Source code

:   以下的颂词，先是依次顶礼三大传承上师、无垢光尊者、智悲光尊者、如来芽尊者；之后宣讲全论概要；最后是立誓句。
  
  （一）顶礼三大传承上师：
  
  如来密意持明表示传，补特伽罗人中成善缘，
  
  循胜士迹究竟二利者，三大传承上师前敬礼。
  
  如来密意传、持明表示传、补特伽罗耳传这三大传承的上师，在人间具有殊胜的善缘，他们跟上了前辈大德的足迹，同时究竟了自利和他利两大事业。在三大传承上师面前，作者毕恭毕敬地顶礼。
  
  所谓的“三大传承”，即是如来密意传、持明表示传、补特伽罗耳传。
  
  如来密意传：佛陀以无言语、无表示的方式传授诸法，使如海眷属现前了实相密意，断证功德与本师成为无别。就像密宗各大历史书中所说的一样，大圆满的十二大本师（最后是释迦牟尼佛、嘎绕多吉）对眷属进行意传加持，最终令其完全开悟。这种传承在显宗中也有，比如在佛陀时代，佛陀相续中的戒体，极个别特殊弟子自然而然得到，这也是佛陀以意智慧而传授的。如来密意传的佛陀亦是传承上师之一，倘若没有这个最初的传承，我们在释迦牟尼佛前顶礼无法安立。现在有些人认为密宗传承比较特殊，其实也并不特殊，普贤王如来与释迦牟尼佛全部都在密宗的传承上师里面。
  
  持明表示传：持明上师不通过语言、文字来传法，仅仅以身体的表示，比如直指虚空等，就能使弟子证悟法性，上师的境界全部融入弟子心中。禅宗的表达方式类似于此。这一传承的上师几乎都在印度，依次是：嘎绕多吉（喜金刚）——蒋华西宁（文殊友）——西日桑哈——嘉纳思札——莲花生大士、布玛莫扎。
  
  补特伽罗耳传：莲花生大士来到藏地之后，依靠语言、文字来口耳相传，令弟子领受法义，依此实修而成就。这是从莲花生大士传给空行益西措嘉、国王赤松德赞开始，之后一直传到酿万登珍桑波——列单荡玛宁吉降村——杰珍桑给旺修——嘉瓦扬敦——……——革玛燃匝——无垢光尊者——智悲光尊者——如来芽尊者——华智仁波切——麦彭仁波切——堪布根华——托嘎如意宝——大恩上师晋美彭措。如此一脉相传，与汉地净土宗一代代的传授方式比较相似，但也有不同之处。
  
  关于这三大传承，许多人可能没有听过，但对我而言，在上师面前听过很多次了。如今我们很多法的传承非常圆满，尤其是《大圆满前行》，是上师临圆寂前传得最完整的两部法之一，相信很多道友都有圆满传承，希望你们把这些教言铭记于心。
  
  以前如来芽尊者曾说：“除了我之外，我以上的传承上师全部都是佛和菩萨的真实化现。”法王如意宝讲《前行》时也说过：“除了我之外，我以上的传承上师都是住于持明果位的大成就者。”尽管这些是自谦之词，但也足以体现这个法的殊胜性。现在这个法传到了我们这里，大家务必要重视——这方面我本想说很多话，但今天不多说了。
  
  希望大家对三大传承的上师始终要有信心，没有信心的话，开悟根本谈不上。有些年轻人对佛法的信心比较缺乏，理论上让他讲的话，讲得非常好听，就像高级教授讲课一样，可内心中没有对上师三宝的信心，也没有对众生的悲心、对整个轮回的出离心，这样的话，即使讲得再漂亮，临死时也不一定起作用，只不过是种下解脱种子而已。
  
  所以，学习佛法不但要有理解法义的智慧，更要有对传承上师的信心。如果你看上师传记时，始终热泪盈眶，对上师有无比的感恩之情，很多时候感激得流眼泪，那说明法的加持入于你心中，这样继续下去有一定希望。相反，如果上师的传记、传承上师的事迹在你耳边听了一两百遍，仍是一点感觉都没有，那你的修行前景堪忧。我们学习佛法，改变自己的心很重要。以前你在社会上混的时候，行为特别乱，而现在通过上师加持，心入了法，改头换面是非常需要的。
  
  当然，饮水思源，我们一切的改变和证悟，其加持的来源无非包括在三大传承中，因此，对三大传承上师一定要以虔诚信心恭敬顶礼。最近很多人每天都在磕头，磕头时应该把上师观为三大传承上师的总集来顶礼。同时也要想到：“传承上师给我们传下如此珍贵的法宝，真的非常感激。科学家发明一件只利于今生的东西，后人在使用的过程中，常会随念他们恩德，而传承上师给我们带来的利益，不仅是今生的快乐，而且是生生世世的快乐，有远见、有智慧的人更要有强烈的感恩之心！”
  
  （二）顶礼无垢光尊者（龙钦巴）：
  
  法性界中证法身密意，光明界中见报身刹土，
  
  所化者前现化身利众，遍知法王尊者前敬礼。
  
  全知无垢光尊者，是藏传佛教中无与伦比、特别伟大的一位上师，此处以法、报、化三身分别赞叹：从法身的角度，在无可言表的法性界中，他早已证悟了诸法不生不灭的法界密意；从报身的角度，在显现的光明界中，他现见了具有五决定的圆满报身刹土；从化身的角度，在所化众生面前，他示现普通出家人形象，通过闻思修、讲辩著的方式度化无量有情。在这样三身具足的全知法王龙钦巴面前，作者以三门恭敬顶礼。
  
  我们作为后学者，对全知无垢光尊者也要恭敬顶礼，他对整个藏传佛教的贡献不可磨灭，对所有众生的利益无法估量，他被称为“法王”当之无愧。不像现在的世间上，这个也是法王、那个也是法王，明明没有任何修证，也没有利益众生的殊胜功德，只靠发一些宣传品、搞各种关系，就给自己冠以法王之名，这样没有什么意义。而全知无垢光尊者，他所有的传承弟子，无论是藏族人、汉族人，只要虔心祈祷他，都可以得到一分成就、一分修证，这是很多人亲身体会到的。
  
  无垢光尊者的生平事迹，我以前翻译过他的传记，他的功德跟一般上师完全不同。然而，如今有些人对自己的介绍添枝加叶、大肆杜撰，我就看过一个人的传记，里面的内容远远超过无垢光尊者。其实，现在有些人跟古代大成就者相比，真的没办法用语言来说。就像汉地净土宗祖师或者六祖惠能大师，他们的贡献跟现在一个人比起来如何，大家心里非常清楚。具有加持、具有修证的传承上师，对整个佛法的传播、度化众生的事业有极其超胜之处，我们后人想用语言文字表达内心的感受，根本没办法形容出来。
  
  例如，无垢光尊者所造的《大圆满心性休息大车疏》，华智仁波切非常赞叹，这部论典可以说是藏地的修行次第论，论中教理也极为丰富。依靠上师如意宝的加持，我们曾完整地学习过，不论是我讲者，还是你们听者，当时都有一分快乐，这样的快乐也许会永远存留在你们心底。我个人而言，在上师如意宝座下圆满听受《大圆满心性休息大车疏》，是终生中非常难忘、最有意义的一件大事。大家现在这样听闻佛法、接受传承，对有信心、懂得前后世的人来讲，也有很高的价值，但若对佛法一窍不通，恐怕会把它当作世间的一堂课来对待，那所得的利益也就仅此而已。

* [TASK STATEMENT]
Restate the entries above word for word, beginning with their first line and ending with the line holding "持明表示传：持明上师不通过语"; omit everything else.

* [EXERCISE SOLUTION]
Source code

:   以下的颂词，先是依次顶礼三大传承上师、无垢光尊者、智悲光尊者、如来芽尊者；之后宣讲全论概要；最后是立誓句。
  
  （一）顶礼三大传承上师：
  
  如来密意持明表示传，补特伽罗人中成善缘，
  
  循胜士迹究竟二利者，三大传承上师前敬礼。
  
  如来密意传、持明表示传、补特伽罗耳传这三大传承的上师，在人间具有殊胜的善缘，他们跟上了前辈大德的足迹，同时究竟了自利和他利两大事业。在三大传承上师面前，作者毕恭毕敬地顶礼。
  
  所谓的“三大传承”，即是如来密意传、持明表示传、补特伽罗耳传。
  
  如来密意传：佛陀以无言语、无表示的方式传授诸法，使如海眷属现前了实相密意，断证功德与本师成为无别。就像密宗各大历史书中所说的一样，大圆满的十二大本师（最后是释迦牟尼佛、嘎绕多吉）对眷属进行意传加持，最终令其完全开悟。这种传承在显宗中也有，比如在佛陀时代，佛陀相续中的戒体，极个别特殊弟子自然而然得到，这也是佛陀以意智慧而传授的。如来密意传的佛陀亦是传承上师之一，倘若没有这个最初的传承，我们在释迦牟尼佛前顶礼无法安立。现在有些人认为密宗传承比较特殊，其实也并不特殊，普贤王如来与释迦牟尼佛全部都在密宗的传承上师里面。
  
  持明表示传：持明上师不通过语言、文字来传法，仅仅以身体的表示，比如直指虚空等，就能使弟子证悟法性，上师的境界全部融入弟子心中。禅宗的表达方式类似于此。这一传承的上师几乎都在印度，依次是：嘎绕多吉（喜金刚）——蒋华西宁（文殊友）——西日桑哈——嘉纳思札——莲花生大士、布玛莫扎。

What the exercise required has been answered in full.